LIST OF TASKS:
a) In the patch thread, on which target was the applied change bootstrapped and tested?
b) Set down the records word for word, starting at their first line and ending at the line containing "477.0], [0, 0, 1]] dist [0.035423, -0.037819]". Leave out the pictures.

STUDY TEXT:
· · · · ·

Re: [PATCH] Avoid peeling for gaps if accesses are aligned

2017-03-01 Thread Richard Sandiford
Richard Biener  writes:
> On Wed, 1 Mar 2017, Richard Sandiford wrote:
>
>> Richard Biener  writes:
>> > On Wed, 1 Mar 2017, Richard Sandiford wrote:
>> >
>> >> Richard Biener  writes:
>> >> > On Wed, 1 Mar 2017, Richard Sandiford wrote:
>> >> >
>> >> >> Sorry for the late reply, but:
>> >> >> 
>> >> >> Richard Biener  writes:
>> >> >> > On Mon, 7 Nov 2016, Richard Biener wrote:
>> >> >> >
>> >> >> >> 
>> >> >> >> Currently we force peeling for gaps whenever element overrun can 
>> >> >> >> occur
>> >> >> >> but for aligned accesses we know that the loads won't trap and thus
>> >> >> >> we can avoid this.
>> >> >> >> 
>> >> >> >> Bootstrap and regtest running on x86_64-unknown-linux-gnu (I expect
>> >> >> >> some testsuite fallout here so didn't bother to invent a new 
>> >> >> >> testcase).
>> >> >> >> 
>> >> >> >> Just in case somebody thinks the overrun is a bad idea in general
>> >> >> >> (even when not trapping).  Like for ASAN or valgrind.
>> >> >> >
>> >> >> > This is what I applied.
>> >> >> >
>> >> >> > Bootstrapped and tested on x86_64-unknown-linux-gnu.
>> >> >> >
>> >> >> > Richard.
>> >> >> [...]
>> >> >> > diff --git a/gcc/tree-vect-stmts.c b/gcc/tree-vect-stmts.c
>> >> >> > index 15aec21..c29e73d 100644
>> >> >> > --- a/gcc/tree-vect-stmts.c
>> >> >> > +++ b/gcc/tree-vect-stmts.c
>> >> >> > @@ -1789,6 +1794,10 @@ get_group_load_store_type (gimple *stmt, tree 
>> >> >> > vectype, bool slp,
>> >> >> >/* If there is a gap at the end of the group then these 
>> >> >> > optimizations
>> >> >> >   would access excess elements in the last iteration.  */
>> >> >> >bool would_overrun_p = (gap != 0);
>> >> >> > +  /* If the access is aligned an overrun is fine.  */
>> >> >> > +  if (would_overrun_p
>> >> >> > +  && aligned_access_p (STMT_VINFO_DATA_REF (stmt_info)))

· · · · ·

DATA PROVIDED:
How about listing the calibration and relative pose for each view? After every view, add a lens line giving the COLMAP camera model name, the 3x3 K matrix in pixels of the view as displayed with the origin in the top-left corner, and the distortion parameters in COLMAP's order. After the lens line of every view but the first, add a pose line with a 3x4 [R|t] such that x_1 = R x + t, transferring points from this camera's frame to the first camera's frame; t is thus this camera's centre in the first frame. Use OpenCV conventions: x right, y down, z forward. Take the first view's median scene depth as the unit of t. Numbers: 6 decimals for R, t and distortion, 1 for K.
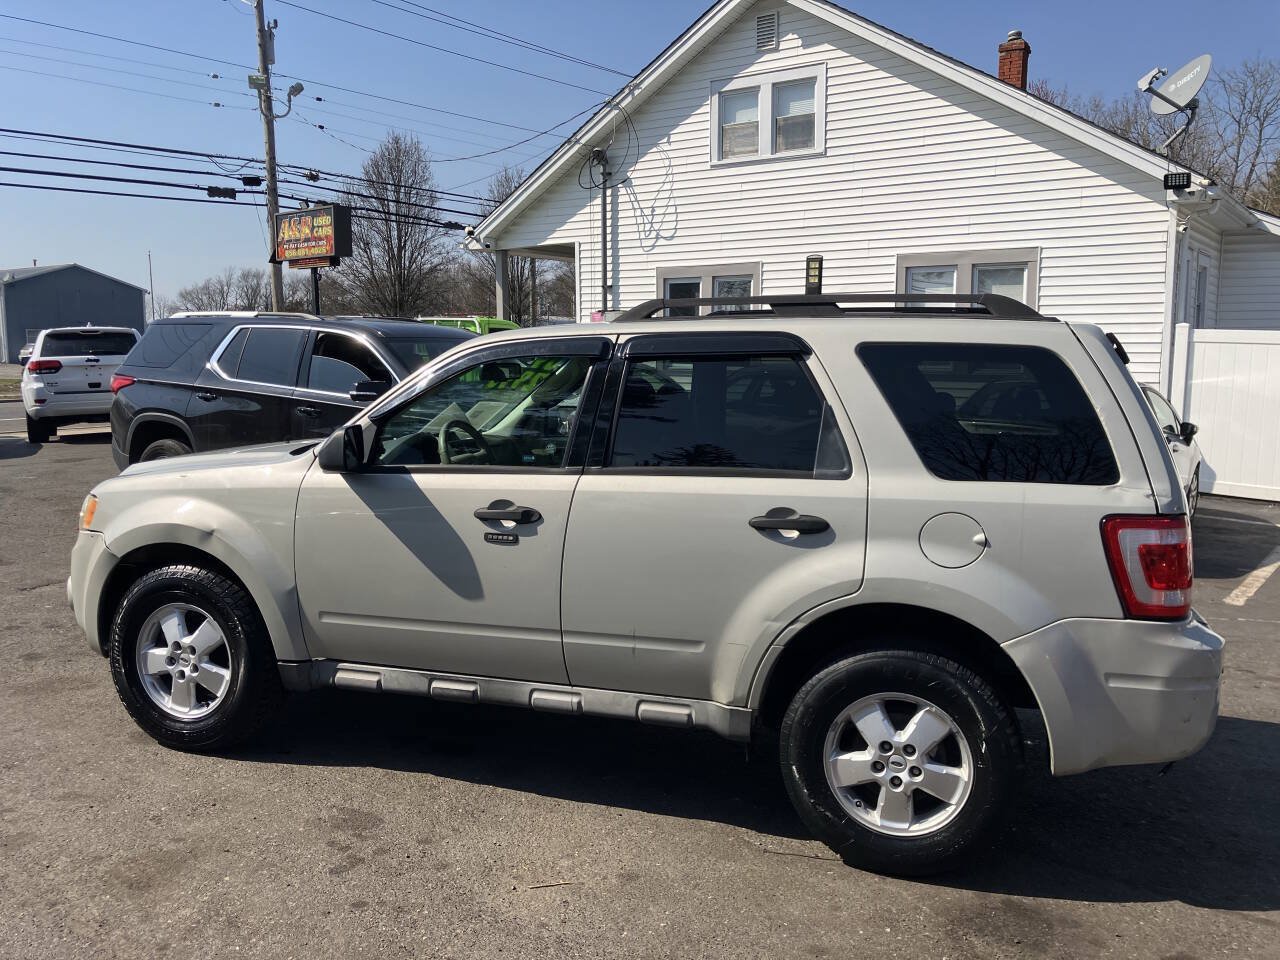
lens RADIAL K [[1062.1, 0, 649.7], [0, 1062.1, 481.4], [0, 0, 1]] dist [0.035423, -0.037819]
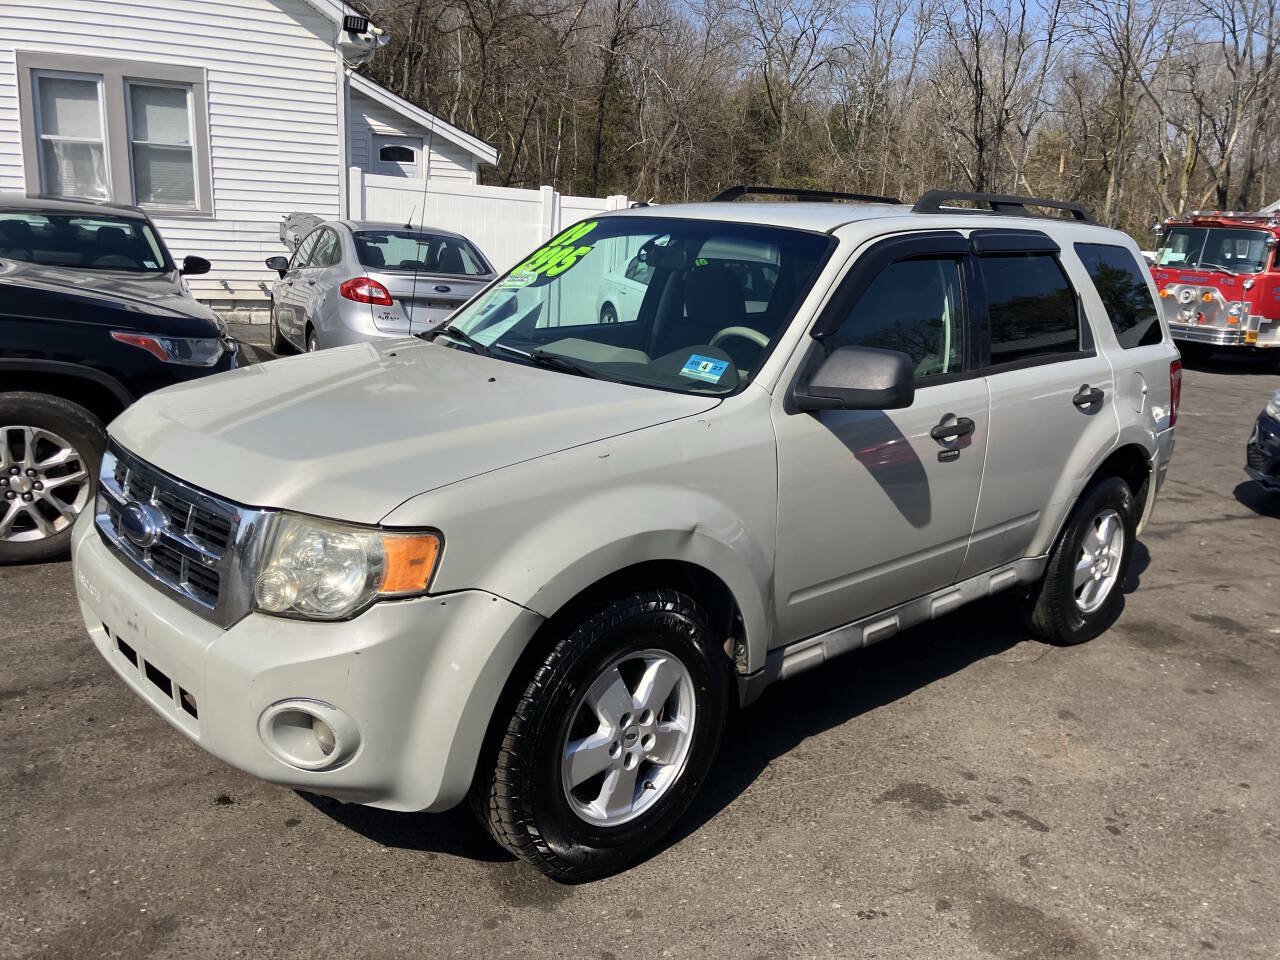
lens RADIAL K [[1062.1, 0, 642.1], [0, 1062.1, 477.0], [0, 0, 1]] dist [0.035423, -0.037819]
pose [[0.468399, -0.197962, 0.861054, -0.271754], [0.054433, 0.979190, 0.195511, -0.031790], [-0.881839, -0.044707, 0.469427, 0.198213]]
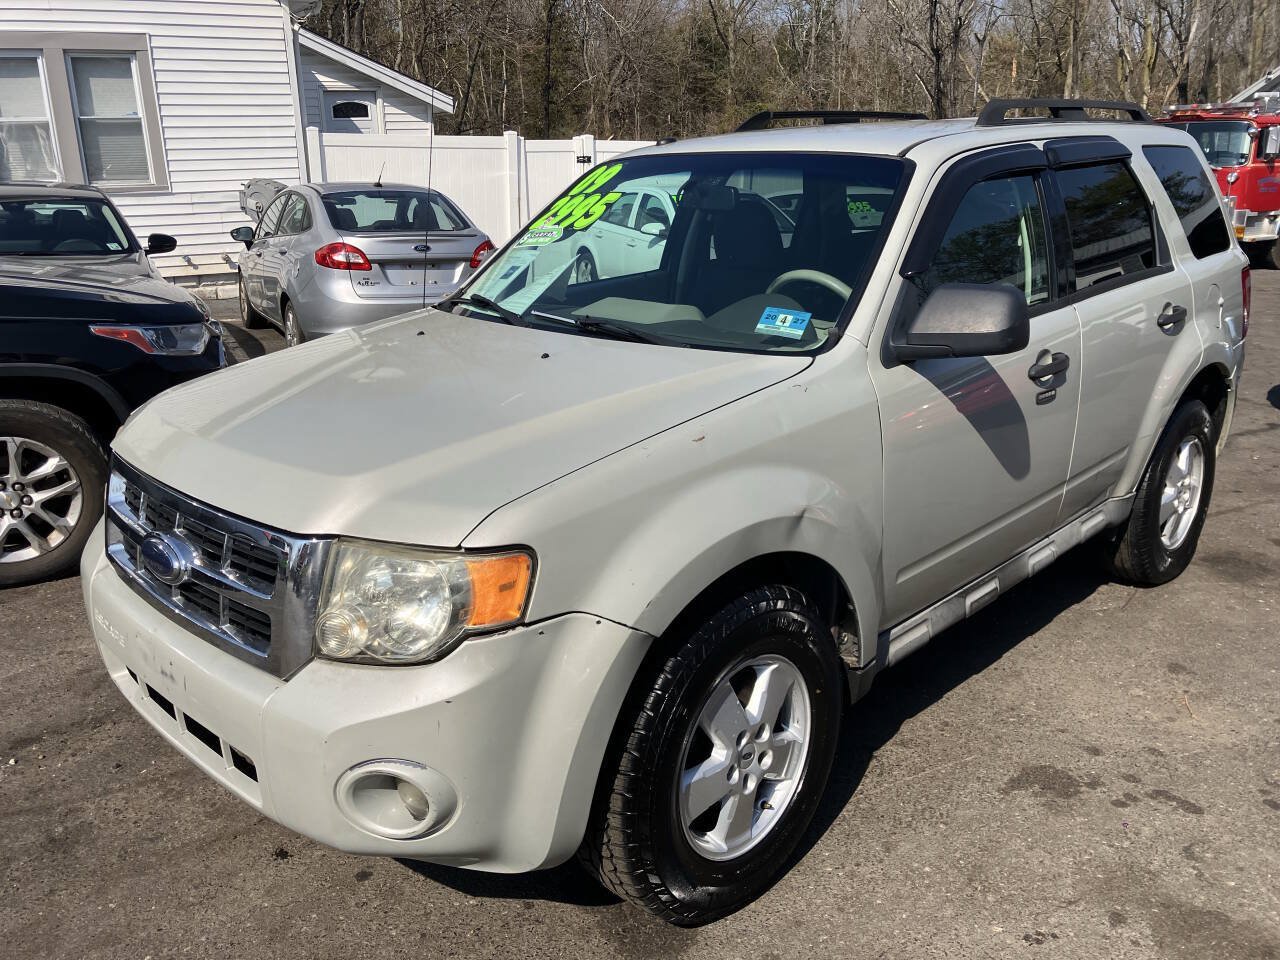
lens RADIAL K [[1062.1, 0, 611.9], [0, 1062.1, 457.2], [0, 0, 1]] dist [0.035423, -0.037819]
pose [[0.450058, -0.264343, 0.852977, -0.257261], [0.128928, 0.964410, 0.230850, -0.034857], [-0.883643, 0.006077, 0.468122, 0.226717]]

· · · · ·

ANSWERS TO THE EXERCISES:
a) x86_64-unknown-linux-gnu

b)
How about listing the calibration and relative pose for each view? After every view, add a lens line giving the COLMAP camera model name, the 3x3 K matrix in pixels of the view as displayed with the origin in the top-left corner, and the distortion parameters in COLMAP's order. After the lens line of every view but the first, add a pose line with a 3x4 [R|t] such that x_1 = R x + t, transferring points from this camera's frame to the first camera's frame; t is thus this camera's centre in the first frame. Use OpenCV conventions: x right, y down, z forward. Take the first view's median scene depth as the unit of t. Numbers: 6 decimals for R, t and distortion, 1 for K.
lens RADIAL K [[1062.1, 0, 649.7], [0, 1062.1, 481.4], [0, 0, 1]] dist [0.035423, -0.037819]
lens RADIAL K [[1062.1, 0, 642.1], [0, 1062.1, 477.0], [0, 0, 1]] dist [0.035423, -0.037819]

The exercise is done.